Vestidos: La gestante debe ir adecuando en cada ocasión su vestimenta, que debe ser cómoda, que permita moverse con facilidad, etc., y sobretodo que no compriman la zona del abdomen (zona fetal).

Viajes: Frecuentemente se pregunta al médico sobre la posibilidad de realizar un viaje. En realidad no existe contraindicación alguna para viajar durante el embarazo, lo que ocurre es que en ciertos casos bien sea por el tipo de viaje (barco, avión, etc.), bien sea por la zona a donde se viaja (selva, desierto, etc.), bien sea por lo cansado del viaje (muchas horas seguidas), etc., debe evitarse con el fin de que si apareciese cualquier complicación, pudiese recibir la atención médica pertinente, cosa difícil en alta mar o a diez mil metros de altura, cuando el viaje se hace de manera relajada, cómodamente y en zonas con asistencia fácil, el viaje no debe contraindicarse excepto cuando existe alguna causa médica que así lo indique.

Higiene: La mujer embarazada debe ser extremadamente pulcra desde el punto de vista higiénico. La embarazada elimina gran cantidad de productos de desecho por la piel (secreciones), de ahí que debe estar limpia para poder eliminar los productos tóxicos.

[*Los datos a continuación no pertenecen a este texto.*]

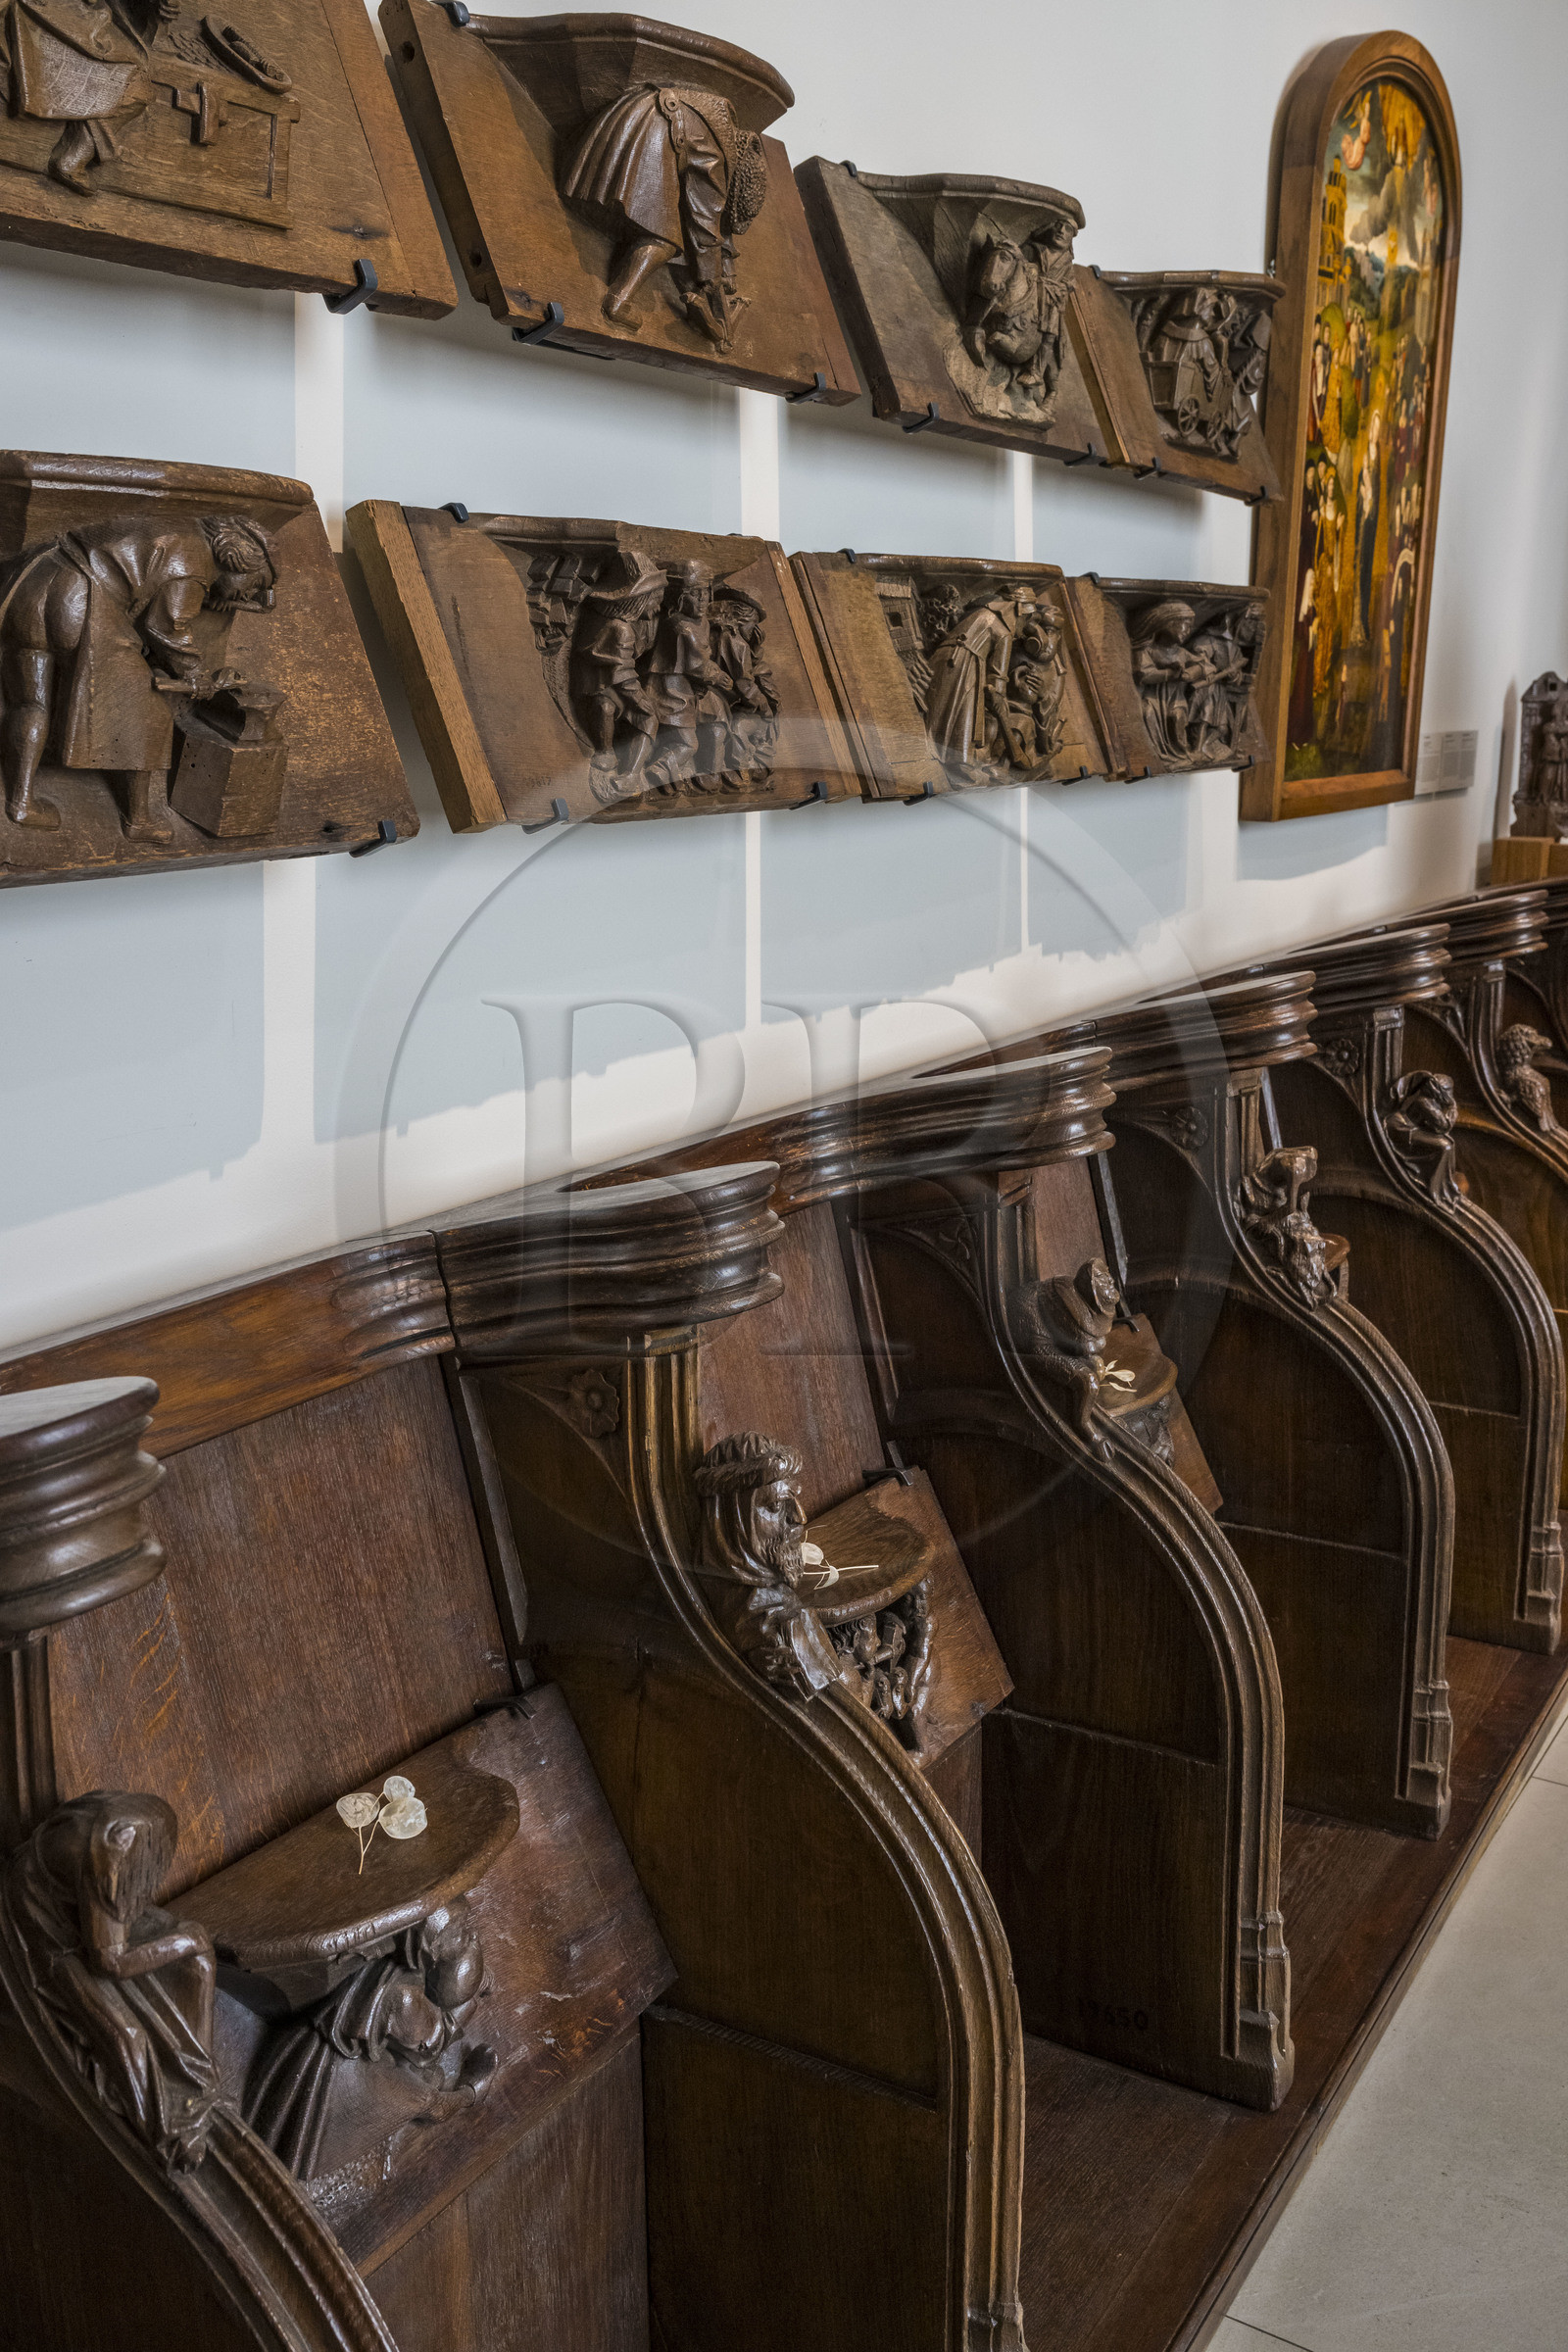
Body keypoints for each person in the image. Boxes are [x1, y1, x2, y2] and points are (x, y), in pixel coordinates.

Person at [0, 509, 276, 836]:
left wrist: (216, 596)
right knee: (149, 710)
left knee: (32, 703)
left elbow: (152, 582)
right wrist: (196, 677)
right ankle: (140, 820)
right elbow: (167, 627)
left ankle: (21, 803)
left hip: (37, 583)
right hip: (82, 599)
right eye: (255, 583)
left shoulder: (182, 529)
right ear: (237, 559)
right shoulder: (193, 565)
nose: (247, 595)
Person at [560, 80, 768, 350]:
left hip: (632, 118)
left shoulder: (716, 123)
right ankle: (619, 302)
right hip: (652, 134)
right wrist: (711, 277)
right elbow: (705, 221)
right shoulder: (717, 159)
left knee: (671, 228)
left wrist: (722, 267)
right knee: (665, 240)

Por otro lado, y en especial en la zona genital, puede que determinados microbios patógenos, infecten la piel o incluso una vez infectada, a partir de ahí infecten a otras zonas vecinas (vagina, uretra, etc.) provocando complicaciones, a veces importantes. La infección vaginal puede, en ciertos casos, provocar una infección del cuello de la matriz y de la bolsa de las aguas, motivando un cuadro infeccioso grave (amnionitis) que se suele saldar con un parto prematuro y con grave peligro para el feto y posterior recién nacido, llegando a veces a la muerte del mismo.

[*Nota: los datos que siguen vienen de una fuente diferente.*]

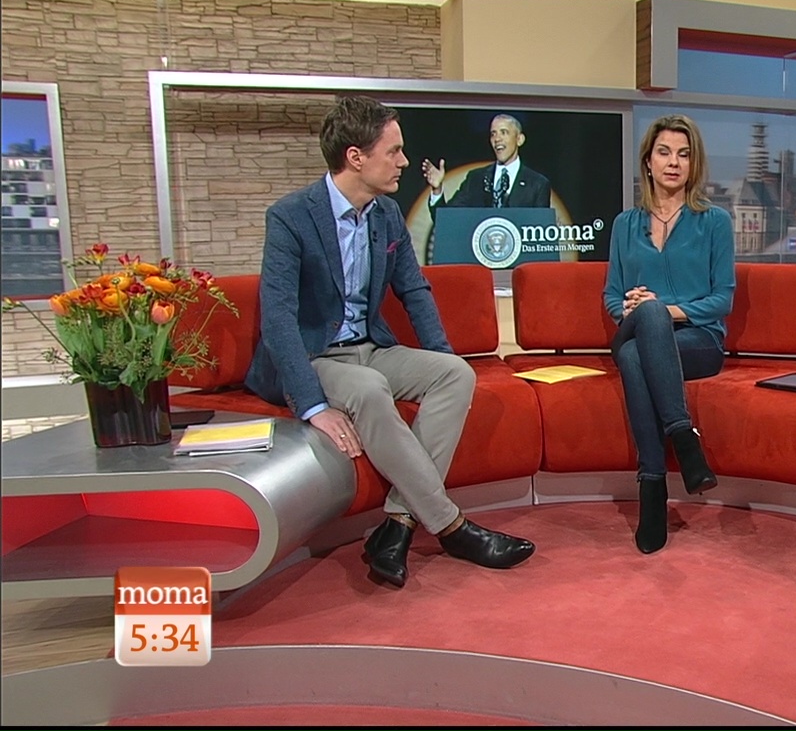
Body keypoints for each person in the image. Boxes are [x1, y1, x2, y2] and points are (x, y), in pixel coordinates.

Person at [245, 95, 535, 588]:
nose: (404, 161)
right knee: (368, 388)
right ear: (356, 157)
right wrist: (313, 405)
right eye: (394, 151)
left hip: (371, 347)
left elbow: (414, 290)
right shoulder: (291, 217)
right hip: (316, 357)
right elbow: (278, 320)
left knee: (455, 374)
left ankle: (397, 524)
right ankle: (451, 526)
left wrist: (438, 355)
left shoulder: (385, 213)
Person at [602, 114, 736, 555]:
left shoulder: (714, 221)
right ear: (648, 161)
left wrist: (662, 310)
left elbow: (722, 300)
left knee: (634, 355)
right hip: (638, 329)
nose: (674, 162)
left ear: (694, 164)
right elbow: (612, 294)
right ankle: (684, 439)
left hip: (699, 340)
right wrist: (627, 309)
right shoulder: (625, 224)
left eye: (684, 154)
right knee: (643, 327)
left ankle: (652, 486)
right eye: (664, 152)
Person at [422, 113, 552, 213]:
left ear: (519, 139)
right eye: (493, 134)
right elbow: (447, 219)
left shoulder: (538, 184)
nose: (497, 139)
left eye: (504, 132)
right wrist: (437, 189)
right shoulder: (475, 179)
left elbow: (540, 232)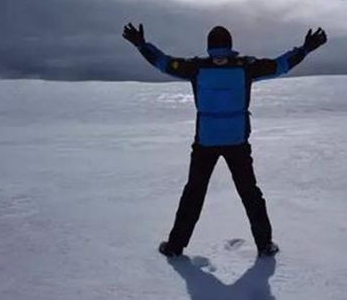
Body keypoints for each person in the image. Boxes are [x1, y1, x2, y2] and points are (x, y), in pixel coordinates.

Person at [122, 22, 327, 257]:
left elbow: (164, 63)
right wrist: (304, 49)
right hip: (236, 142)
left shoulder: (196, 68)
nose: (218, 59)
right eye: (216, 54)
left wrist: (141, 45)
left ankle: (175, 246)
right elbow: (280, 65)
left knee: (195, 194)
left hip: (207, 143)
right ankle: (265, 245)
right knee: (249, 193)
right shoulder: (245, 67)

De ahí la trascendental importancia de la limpieza e higiene. Un punto a reseñar es la higiene mediante baños o bien la práctica de la natación. No están contraindicados los baños, siempre que el agua no esté contaminada por cualquier tipo de gérmenes (en especial hongos, sobre todo en las piscinas).

Dentadura: No es raro oír el comentario de que durante la gestación aumenta la caries dental, hecho que frecuentemente se imputa a un déficit de calcio. Si bien no es cierto que sea debido específicamente a un déficit de calcio, sí que existe un incremento de la caries.

En realidad, durante la gestación cambian ciertos componentes de la saliva y ello provoca que los gérmenes causales de la caries, puedan actuar con más libertad de lo que se deduce que precisamente durante la gestación, la mujer debe mantener una boca aseada, limpiándosela después de cada comida, con el fin de evitar restos de alimentos que son las zonas donde mejor se desarrollan los gérmenes productores de las caries.

Junto a estas medidas, deben contemplarse otras, como la reducción de los azúcares que también la favorecen. Es recomendable que se realice un control por parte del odontólogo quien orientará específicamente a cada gestante.

Relaciones sexuales durante el embarazo: La actividad sexual durante la gestación no tiene porque reducirse excepto cuando existe una indicación médica para ello.

Frecuentemente y sobre todo en el primer trimestre, se observa una cierta disminución de la libido (deseo sexual), que es transitoria y que desaparece a partir del 4-5 mes. No es raro apreciar cómo durante el orgasmo, la gestante presenta algunas contracciones uterinas que no tienen ninguna trascendencia ni para la madre ni para el feto.

En realidad, las limitaciones más importantes vienen condicionadas a las dificultades propiamente mecánicas (tamaño del abdomen) que obliga a veces a cambiar de tipo de actividad sexual (cambios de postura, relación sexual sin penetración, etc.).

Se recomienda que a partir del octavo mes de embarazo, no se practique el coito (penetración) con el fin de evitar la posible infección del cuello de la matriz y de la bolsa de las aguas, dado que a partir de ese momento puede abrirse (dilatarse) un poco y con ello ser más susceptible a las infecciones, pero no está contraindicado que la mujer tenga orgasmos.

En el post parto, es recomendable no hacer penetración hasta que la puérpera haya dejado de perder, momento que significa que la “herida” de la inserción placentaria está cicatrizada y con ello la posibilidad de infección desaparece.